For those familiar with Alexander's prolific past efforts, Principles of Animal Locomotion is an updated and greatly expanded version of Locomotion of Animals (1982; published by Blackie), with the clarity of the popular Exploring Biomechanics: Animals in Motion (1992; published by Freeman) and the depth of Animal Mechanics (1983; published by Blackwell Scientific), Mechanics of Animal Locomotion (1992; published by Springer-Verlag) and the classic compilation Mechanics and Energetics of Animal Locomotion (1977; published by Chapman and Hall). Classic examples from these previous publications used to illustrate fundamental principles, such as the Froude number characterization of quadrupedal gaits, stability in turtles and energy minima in running and flying, are not discarded in this new book but instead evaluated, integrated and extended with recent discoveries. To be specific, a few of the many updates and additions include a calculation of muscle stress based on optical tweezer experiments for a single molecule, a novel cost comparison of 10 models of terrestrial locomotion from crawling to wheels to spring-mass running, and an analysis by the author of walking on hills and soft ground. Explanations of extraordinary performance by jumping bushbabies and frogs, brachiating gibbons, climbing geckos and insects, and flying fruit flies and moths using unsteady flow effects are important additions. A new chapter highlights locomotion on water by spiders and basilisk lizards, as well as surface swimming. Recent visualization efforts and simulation of fish fins are included along with new discoveries about tuna tendons and a review and synthesis of the complex subject of fish muscle function. Finally, a unique chapter on human-powered boats, aircraft, bikes and running shoes provides the direct connection needed to our own experiences and capabilities.

Although this comprehensive volume comes surprisingly close, no book can include all areas and approaches. The lack of phylogenetic analyses was defended by Alexander (2001; Nature 412, 591) in a pre-emptive strike arguing the utility of local optimality approaches that provide testable hypotheses. The locomotion of cells and microorganisms by cilia, flagella or amoeboid movements along with their internal motors is absent. Despite the effective additions on stability, the book does not go beyond McMahon's Muscles, Reflexes and Locomotion (1984; published by Princeton University Press) with respect to neuromechanical integration.

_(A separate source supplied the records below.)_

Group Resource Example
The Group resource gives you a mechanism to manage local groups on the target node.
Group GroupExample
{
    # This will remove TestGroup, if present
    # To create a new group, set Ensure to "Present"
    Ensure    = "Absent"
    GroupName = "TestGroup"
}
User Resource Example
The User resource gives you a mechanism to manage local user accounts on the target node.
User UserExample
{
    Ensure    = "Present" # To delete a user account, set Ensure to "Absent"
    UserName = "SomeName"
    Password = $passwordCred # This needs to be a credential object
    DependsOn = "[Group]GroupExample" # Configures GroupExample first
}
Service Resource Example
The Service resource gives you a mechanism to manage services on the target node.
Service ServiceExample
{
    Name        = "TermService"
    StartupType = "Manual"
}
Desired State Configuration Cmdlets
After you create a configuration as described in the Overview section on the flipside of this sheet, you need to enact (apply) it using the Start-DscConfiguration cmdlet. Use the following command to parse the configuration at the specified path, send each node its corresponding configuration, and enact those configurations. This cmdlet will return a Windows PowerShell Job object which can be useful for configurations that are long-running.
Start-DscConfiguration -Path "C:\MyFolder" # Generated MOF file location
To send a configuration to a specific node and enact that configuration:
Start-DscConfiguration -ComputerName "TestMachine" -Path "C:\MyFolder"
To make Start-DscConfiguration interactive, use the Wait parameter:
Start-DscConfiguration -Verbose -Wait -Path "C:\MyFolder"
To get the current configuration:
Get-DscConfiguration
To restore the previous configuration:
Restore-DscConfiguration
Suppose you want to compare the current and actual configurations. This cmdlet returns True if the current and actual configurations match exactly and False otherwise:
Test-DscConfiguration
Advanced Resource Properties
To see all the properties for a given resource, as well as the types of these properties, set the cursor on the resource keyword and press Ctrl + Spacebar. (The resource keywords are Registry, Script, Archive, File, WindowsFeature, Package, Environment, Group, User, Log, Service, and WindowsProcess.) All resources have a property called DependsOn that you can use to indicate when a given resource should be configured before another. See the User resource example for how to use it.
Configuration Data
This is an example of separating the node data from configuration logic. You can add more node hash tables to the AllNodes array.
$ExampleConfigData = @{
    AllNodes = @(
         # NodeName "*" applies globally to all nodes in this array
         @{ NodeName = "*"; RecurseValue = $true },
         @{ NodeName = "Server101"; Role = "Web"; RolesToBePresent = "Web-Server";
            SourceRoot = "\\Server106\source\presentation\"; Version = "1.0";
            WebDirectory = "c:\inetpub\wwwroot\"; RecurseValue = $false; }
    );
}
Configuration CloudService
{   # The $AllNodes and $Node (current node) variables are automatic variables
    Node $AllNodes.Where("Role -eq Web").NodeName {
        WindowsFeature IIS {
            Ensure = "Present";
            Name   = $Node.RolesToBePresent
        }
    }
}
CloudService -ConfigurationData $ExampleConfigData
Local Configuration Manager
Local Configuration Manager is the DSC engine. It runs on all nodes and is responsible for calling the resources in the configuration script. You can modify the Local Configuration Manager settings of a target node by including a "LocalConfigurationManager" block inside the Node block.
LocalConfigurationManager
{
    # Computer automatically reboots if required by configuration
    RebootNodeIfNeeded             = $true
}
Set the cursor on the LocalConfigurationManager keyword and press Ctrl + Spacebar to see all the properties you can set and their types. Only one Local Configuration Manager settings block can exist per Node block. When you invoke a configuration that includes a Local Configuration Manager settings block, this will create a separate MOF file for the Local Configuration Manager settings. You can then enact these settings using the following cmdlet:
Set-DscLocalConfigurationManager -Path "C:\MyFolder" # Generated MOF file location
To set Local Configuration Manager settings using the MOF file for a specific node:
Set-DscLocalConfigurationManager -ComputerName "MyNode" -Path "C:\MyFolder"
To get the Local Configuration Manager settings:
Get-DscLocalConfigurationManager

Principles of Animal Locomotion is thought provoking for experts in the field. This synthesis will serve as a gateway into a growing body of literature for integrative biomechanists, physiologists and functional morphologists newer to the area. It should be digested by engineers who hope to gain inspiration from biology for the design of novel devices. Perhaps, most importantly, Alexander's Principles of Animal Locomotion will serve as a text for graduate and upper level undergraduate courses worldwide, thereby positioning the next generation to lead the unprecedented integration of physics, mathematics and biology.